Welcome to the Wood Lab!

Working to understand the epigenetic mechanisms
underlying memory and addiction

brain image

The Wood lab

Research in the Wood lab is focused on understanding the epigenetic mechanisms necessary for long-lasting forms of synaptic plasticity, long-term memory, and drug-seeking behavior. We primarily focus on histone modifying and nucleosome remodeling mechanisms. These have been implicated in generating long-lasting changes in cell function that can ultimately give rise to long-term changes in behavior, and most of these enzymes are associated with human intellectual disability disorders.

brain

Research

The Wood lab research program is focused on understanding how epigenetic mechanisms regulate memory formation and drug-seeking behaviors. Research is supported by the National Institute on Drug Abuse, the National Institute on Aging, and the National Institute of Mental Health.

Laboratory

Innovation

To answer questions about how our brains form long-lasting memories or how the reward pathways in our brain are hijacked by drugs of abuse, we employ state-of-the-art molecular, genetic, viral, and bioinformatic tools. These approaches allow us to study the entire orchestra of gene expression involved in memory formation, or manipulate a single gene in specific cell types of a specific brain region.

screen

Training and Mentorship

We have a strong focus on training and mentorship in a highly collaborative lab.

Marcello Wood

Marcelo A. Wood, Ph.D

Department of Neurobiology and Behavior
School of Biological Sciences, University of California Irvine

Dr. Marcelo Wood is a Professor and Chair of the Neurobiology and Behavior Department at UC Irvine.

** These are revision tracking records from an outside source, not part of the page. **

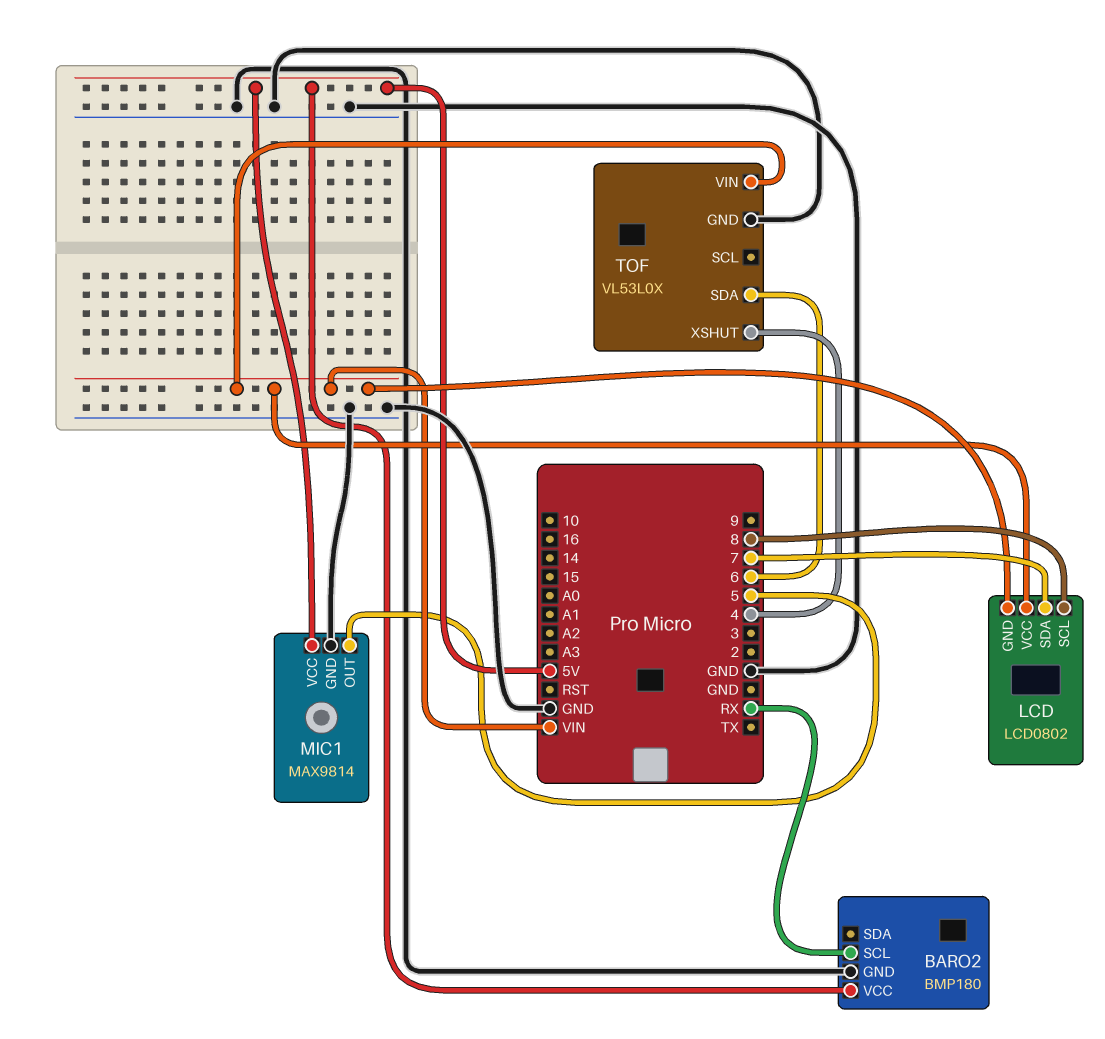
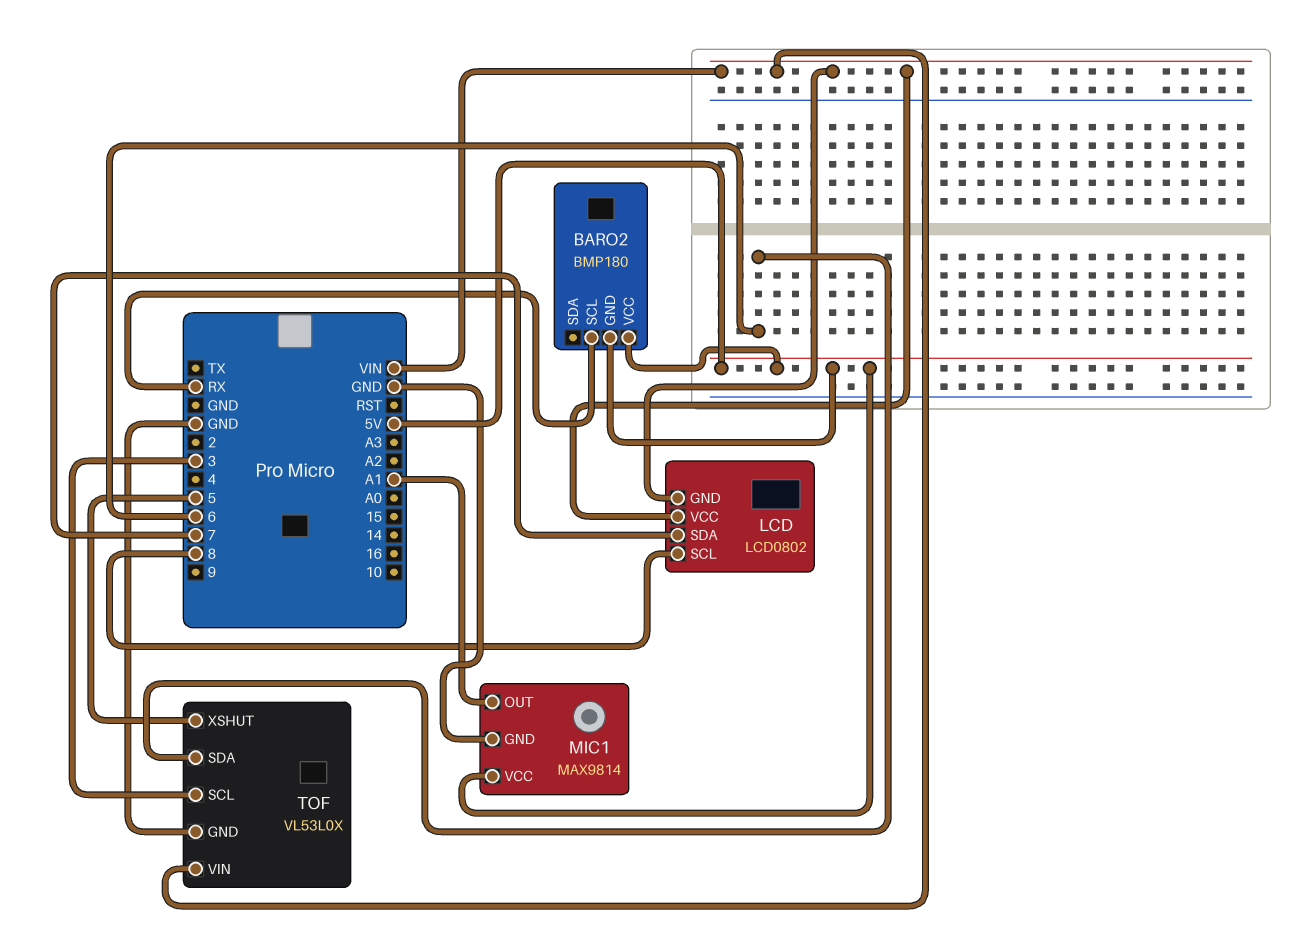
BARO2 pin GND: GND -> 5V
MIC1 pin OUT: 5 -> A1
TOF pin SCL: none -> 3
TOF pin XSHUT: 4 -> 5

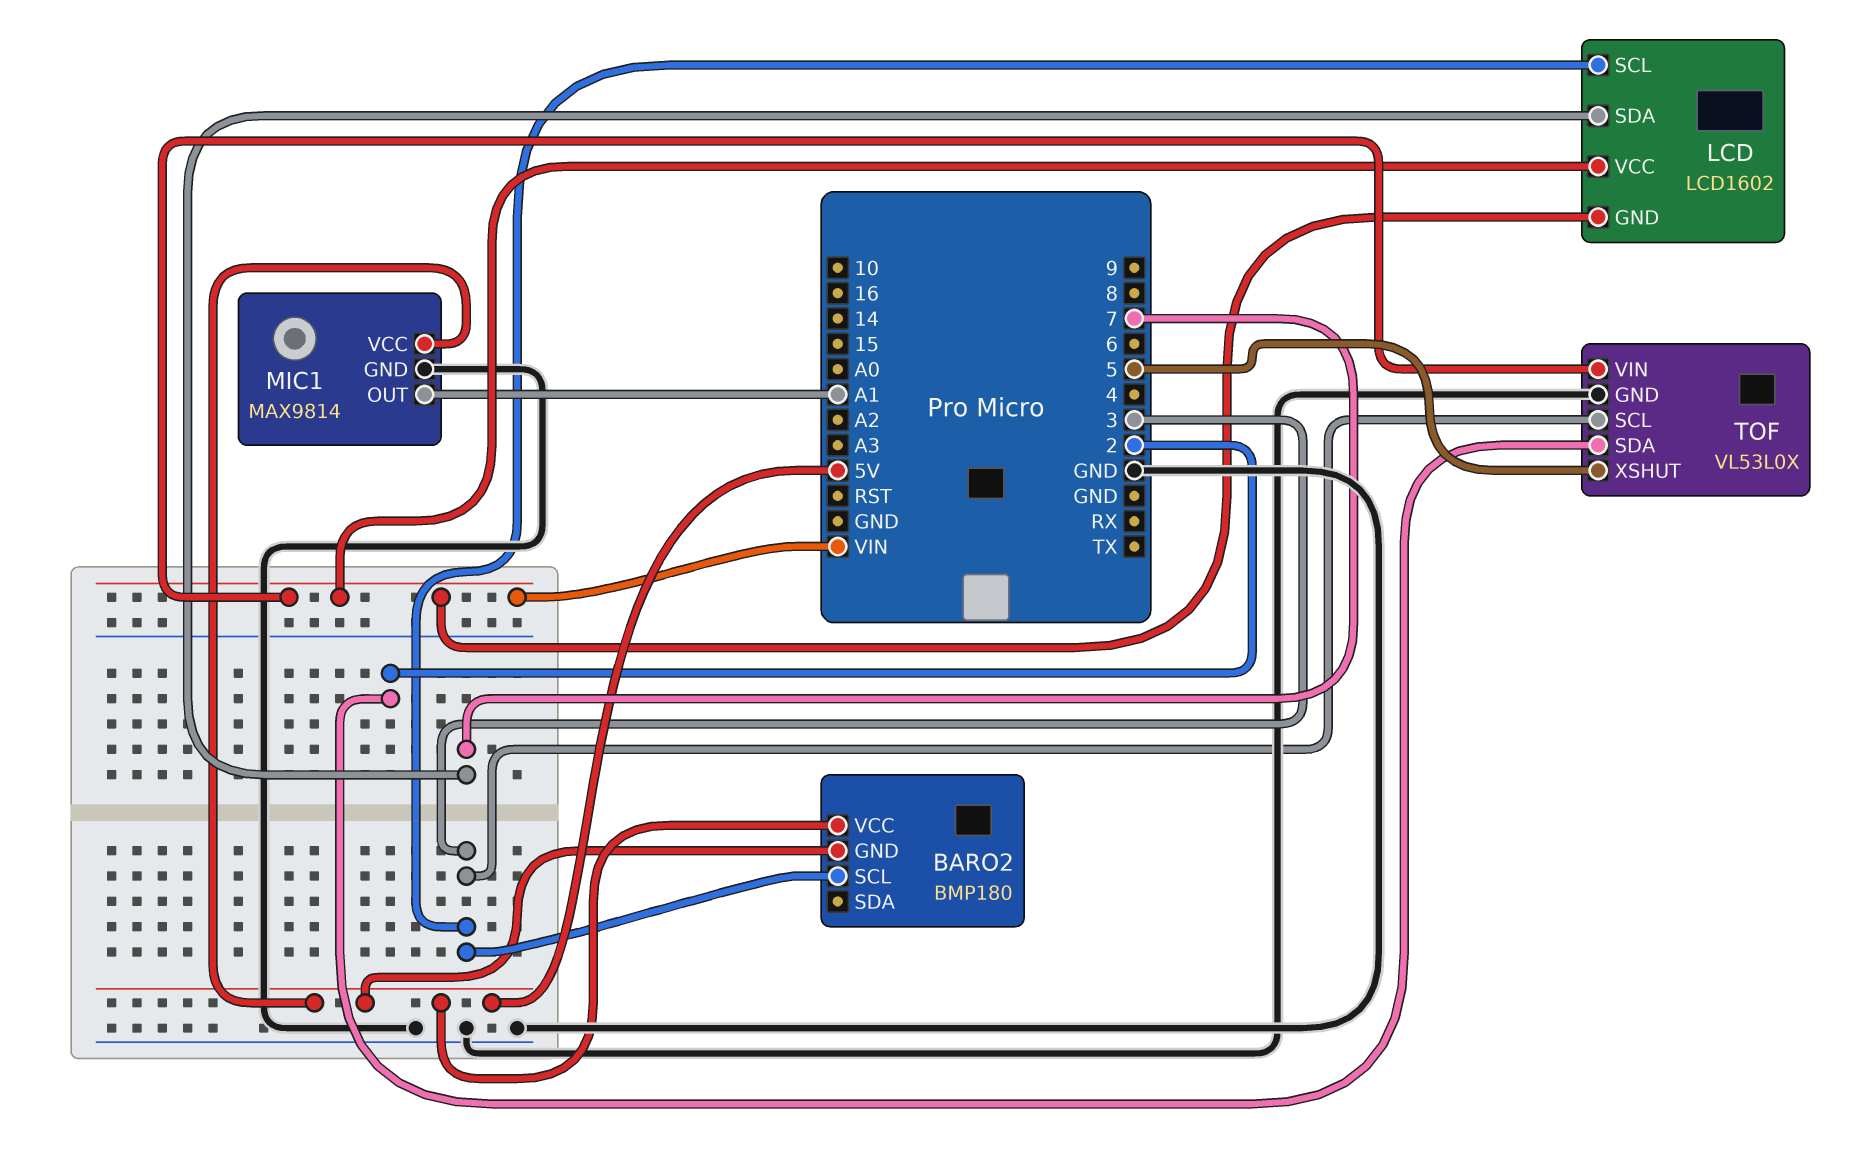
BARO2 pin SCL: RX -> 3
LCD: LCD0802 -> LCD1602
LCD pin SCL: 8 -> 3
TOF pin SDA: 6 -> 2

Dr. Wood received his BS in Chemical Engineering from the University of Colorado in Boulder. From there he changed fields to study the molecular mechanisms underlying cancer biology in the Department of Molecular Biology at Princeton University, where he received his PhD. His graduate work focused on epigenetic mechanisms of cancer biology. He then switched fields again to study the role of epigenetic mechanisms underlying long-term memory in his Postdoctoral research with Dr. Ted Abel at the University of Pennsylvania. His lab currently focuses on the role epigenetic mechanisms involved in synaptic plasticity, normal long-term memory processes, memory processes associated with drugs of abuse, and age-related memory impairments.